====== INPUT DATA

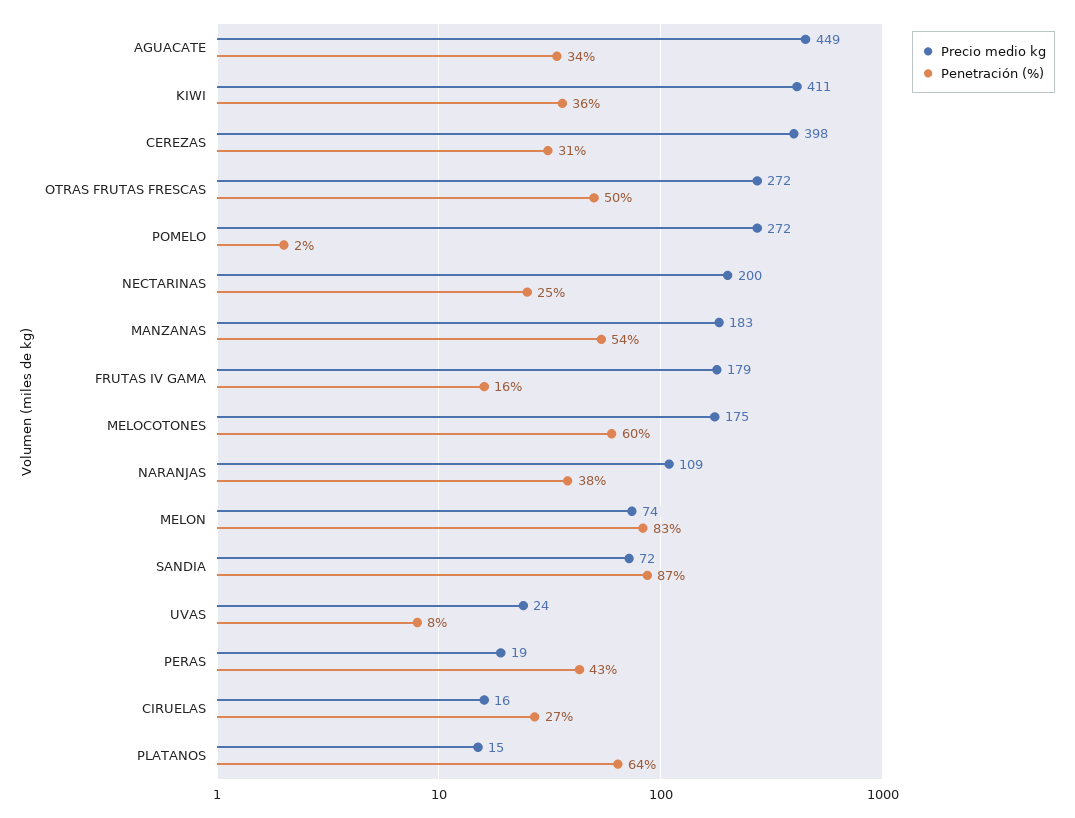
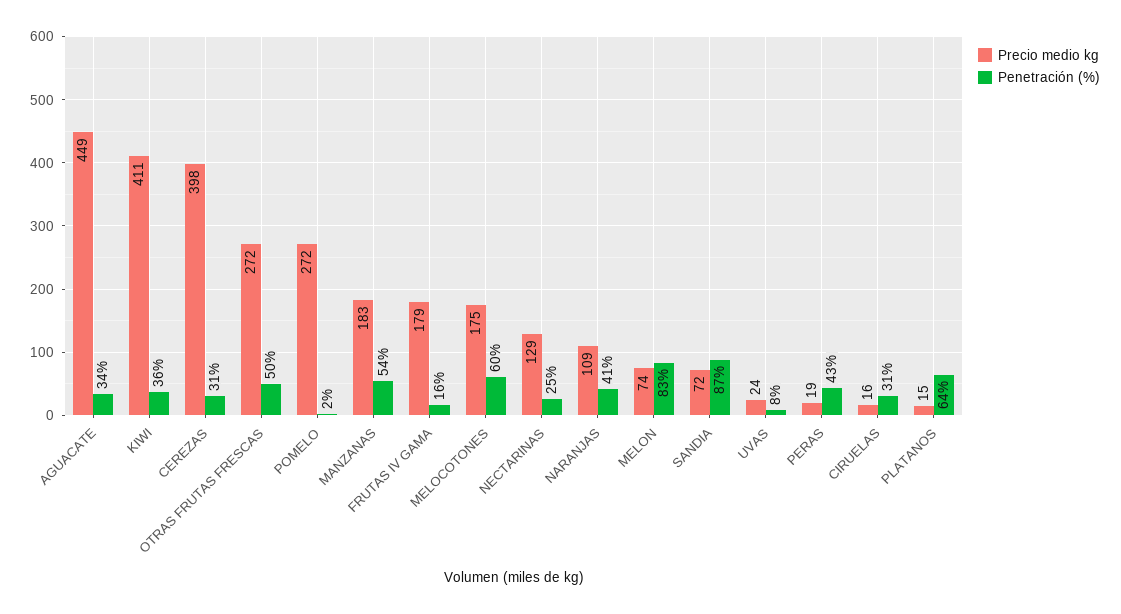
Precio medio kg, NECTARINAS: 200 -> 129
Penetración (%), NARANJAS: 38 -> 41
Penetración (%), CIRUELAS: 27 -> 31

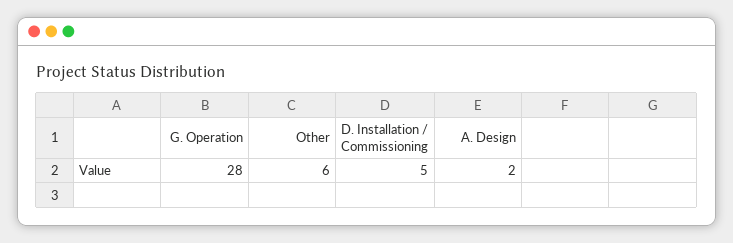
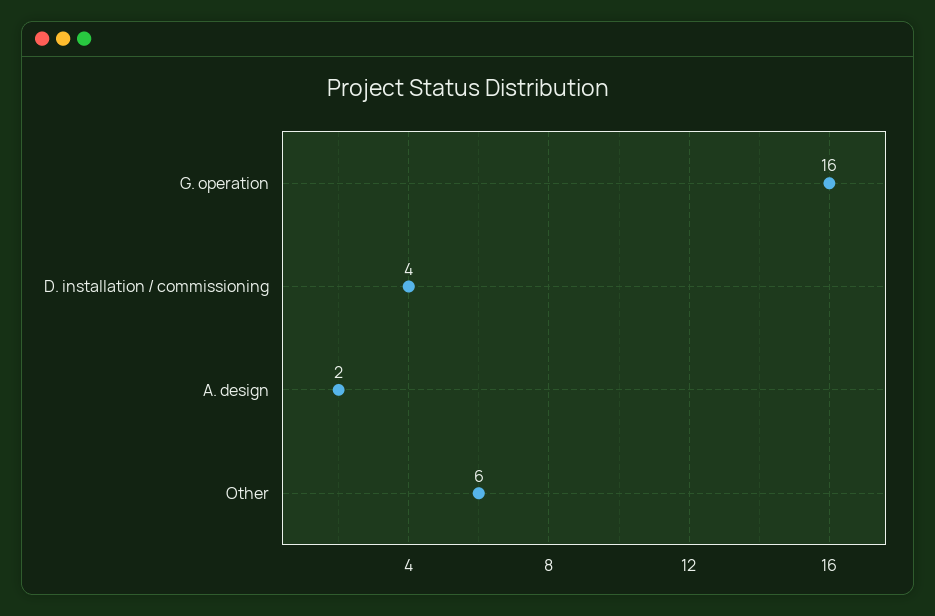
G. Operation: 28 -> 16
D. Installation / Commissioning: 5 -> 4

============

* PROBLEM TO SOLVE: Where does "Penetración" appear in the records above? Copy every line that has it.

* RESULT:
Penetración (%), NARANJAS: 38 -> 41
Penetración (%), CIRUELAS: 27 -> 31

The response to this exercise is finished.